Time to pour a nice cup of tea or a mug of cocoa, cozying up to read about Christmas Crime. There's something about a group of people in a cabin, trapped in a blizzard, with a killer on the loose. Or that special unexpected someone creeping down the chimney. Brrrr!
This morning I saw a list of 25 recommended mysteries from Country Living Magazine that got me right in the spirit.
https://www.countryliving.com/shopping/g69190927/best-christmas-books-2025/
From this list, I liked the Mistletoe Mystery by Nita Prose. I've read all of the Molly the Maid books except this one.
Merry Christmas Murdle by G. T. Garber also sounds good. I have a couple of the other Murdle titles.
I've already read Janet Hallett's The Christmas Appeal, and loved it, in addition to all of her other books.
Charles Todd's List of Christmas Mysteries
I was in the mood for more Christmas mysteries, and found this list by author Charles Todd. I read both of his series: Ian Rutledge and Bess Crawford.
https://www.mysterycenter.com/2025/10/29/charles-todds-list-of-christmas-mysteries/
I haven't read any of the stories on his list yet, but most sound good and I'll try to track them down.
Charles Todd has a brand new Christmas book out, A Christmas Witness starring his character Ian Rutledge. This one I have, but have not read yet.
The Real Book Spy's 25 Christmas Themed Mysteries
From 2024, a list of mysteries from master mystery list maker Ryan Steck:
These are my picks from the list:
Everyone This Christmas Has a Secret by Benjamin Stevenson is his version of a holiday Fair Play Mystery. He keeps to all of the rules!
Christmas Presents by Lisa Unger
A bookstore owner has an unusual visitor before Christmas, a true crime podcaster who wants to dig up an old crime from her past.
The Christmas Guest by Peter Swanson
An American art student in London is invited to spend Christmas at cozy Starvewood Hall.
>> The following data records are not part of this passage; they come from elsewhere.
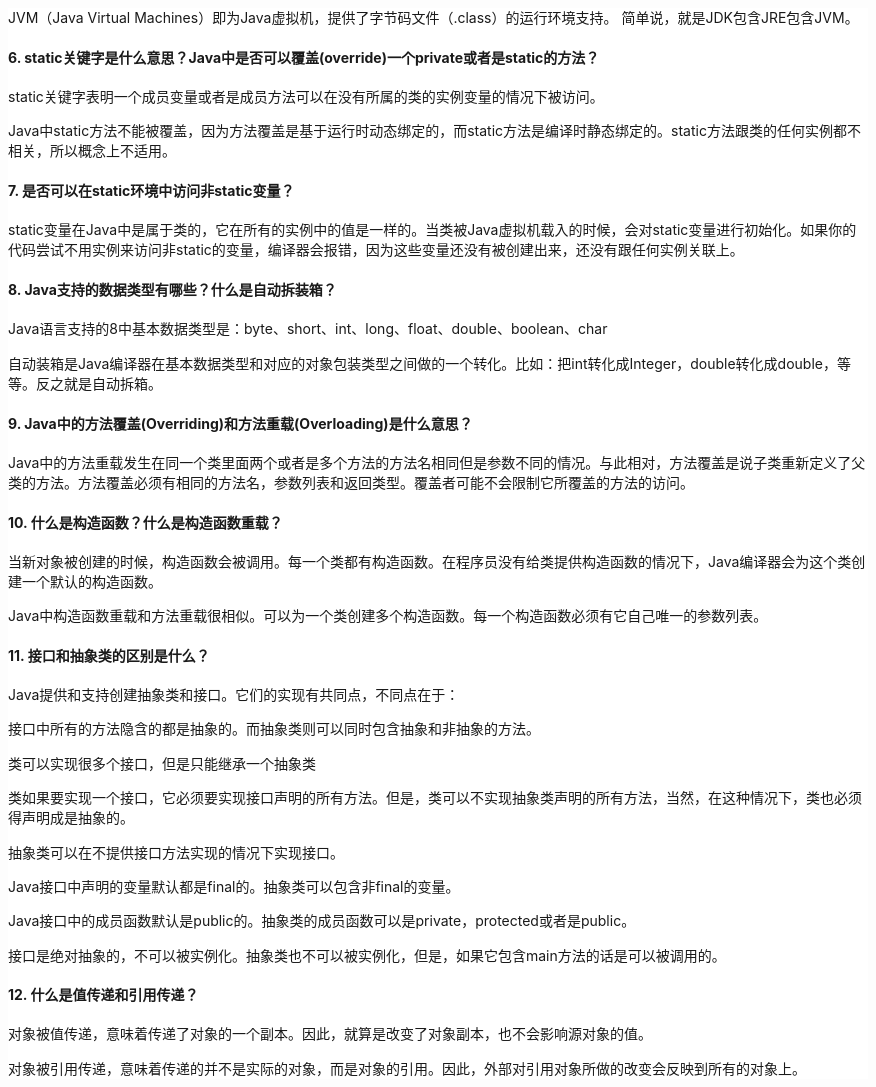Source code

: JVM（Java Virtual Machines）即为Java虚拟机，提供了字节码文件（.class）的运行环境支持。
简单说，就是JDK包含JRE包含JVM。


#### 6. static关键字是什么意思？Java中是否可以覆盖(override)一个private或者是static的方法？

static关键字表明一个成员变量或者是成员方法可以在没有所属的类的实例变量的情况下被访问。

Java中static方法不能被覆盖，因为方法覆盖是基于运行时动态绑定的，而static方法是编译时静态绑定的。static方法跟类的任何实例都不相关，所以概念上不适用。


#### 7. 是否可以在static环境中访问非static变量？

static变量在Java中是属于类的，它在所有的实例中的值是一样的。当类被Java虚拟机载入的时候，会对static变量进行初始化。如果你的代码尝试不用实例来访问非static的变量，编译器会报错，因为这些变量还没有被创建出来，还没有跟任何实例关联上。


#### 8. Java支持的数据类型有哪些？什么是自动拆装箱？


Java语言支持的8中基本数据类型是：byte、short、int、long、float、double、boolean、char


自动装箱是Java编译器在基本数据类型和对应的对象包装类型之间做的一个转化。比如：把int转化成Integer，double转化成double，等等。反之就是自动拆箱。


#### 9. Java中的方法覆盖(Overriding)和方法重载(Overloading)是什么意思？

Java中的方法重载发生在同一个类里面两个或者是多个方法的方法名相同但是参数不同的情况。与此相对，方法覆盖是说子类重新定义了父类的方法。方法覆盖必须有相同的方法名，参数列表和返回类型。覆盖者可能不会限制它所覆盖的方法的访问。


#### 10. 什么是构造函数？什么是构造函数重载？

当新对象被创建的时候，构造函数会被调用。每一个类都有构造函数。在程序员没有给类提供构造函数的情况下，Java编译器会为这个类创建一个默认的构造函数。

Java中构造函数重载和方法重载很相似。可以为一个类创建多个构造函数。每一个构造函数必须有它自己唯一的参数列表。

#### 11. 接口和抽象类的区别是什么？

Java提供和支持创建抽象类和接口。它们的实现有共同点，不同点在于：

接口中所有的方法隐含的都是抽象的。而抽象类则可以同时包含抽象和非抽象的方法。

类可以实现很多个接口，但是只能继承一个抽象类

类如果要实现一个接口，它必须要实现接口声明的所有方法。但是，类可以不实现抽象类声明的所有方法，当然，在这种情况下，类也必须得声明成是抽象的。

抽象类可以在不提供接口方法实现的情况下实现接口。

Java接口中声明的变量默认都是final的。抽象类可以包含非final的变量。

Java接口中的成员函数默认是public的。抽象类的成员函数可以是private，protected或者是public。

接口是绝对抽象的，不可以被实例化。抽象类也不可以被实例化，但是，如果它包含main方法的话是可以被调用的。

#### 12. 什么是值传递和引用传递？

对象被值传递，意味着传递了对象的一个副本。因此，就算是改变了对象副本，也不会影响源对象的值。

对象被引用传递，意味着传递的并不是实际的对象，而是对象的引用。因此，外部对引用对象所做的改变会反映到所有的对象上。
It seems a dream come true until there's a murder.
The Christmas Eve Murders by Noelle Albright
The Merry Monarch pub is hosting its annual scavenger hunt. With a blizzard coming in, there's a knock at the door, and things turn deadly as participants strive to be the winner, no matter what.
Christmas Crimes at the Mysterious Bookshop
Tales from and about New York City's Mysterious Bookshop. Doesn't this sound like fun?
The oldest mystery specialty bookstore in the world, The Mysterious Bookshop, has for most of its forty-five-year history commissioned an original short story as a holiday gift for its customers. Written exclusively for the store and never published elsewhere, the stories were given as a holiday gift to its customers as a thank you for their business, handed out or mailed between Thanksgiving and New Year’s Day.
The prompt for the story requires three elements: that it be set at Christmastime, that it involve a crime of some kind, or the suspicion of one, and that it be set at least partially in the bookstore. And from these loose structural guidelines, diverse tales took flight.
The Christmas Jigsaw Murders by Alexandra Benedict
Edie O'Sullivan loves jigsaw puzzles but hates Christmas. When she opens a box on her doorstep on December 1st, there's a six piece puzzle inside that reveals a murder. Though she'd like to ignore it, soon there's a murder and the victim has a puzzle piece in his hand. She'll need to solve this puzzle to keep the body count down.
Not on any of these lists, but the cover caught my eye while I was looking for Christmas Mysteries:
The Big Book of Christmas Mysteries selected by Otto Penzler
From 2013, a compilation of sixty Christmas Mysteries from a wide range of authors across time. On my shortlist.